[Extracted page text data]
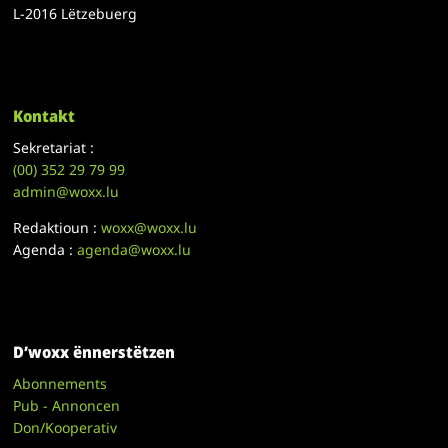
L-2016 Lëtzebuerg
Kontakt
Sekretariat :
(00)
352 29 79 99
admin@woxx.lu
Redaktioun :
woxx@woxx.lu
Agenda :
agenda@woxx.lu
D’woxx ënnerstëtzen
Abonnements
Pub - Annoncen
Don/Kooperativ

TASK TO COMPLETE:
Leave out the images and repeat the rest of the data word for word.

SOLUTION TO THE EXERCISE:
L-2016 Lëtzebuerg
Kontakt
Sekretariat :
(00)
352 29 79 99
admin@woxx.lu
Redaktioun :
woxx@woxx.lu
Agenda :
agenda@woxx.lu
D’woxx ënnerstëtzen
Abonnements
Pub - Annoncen
Don/Kooperativ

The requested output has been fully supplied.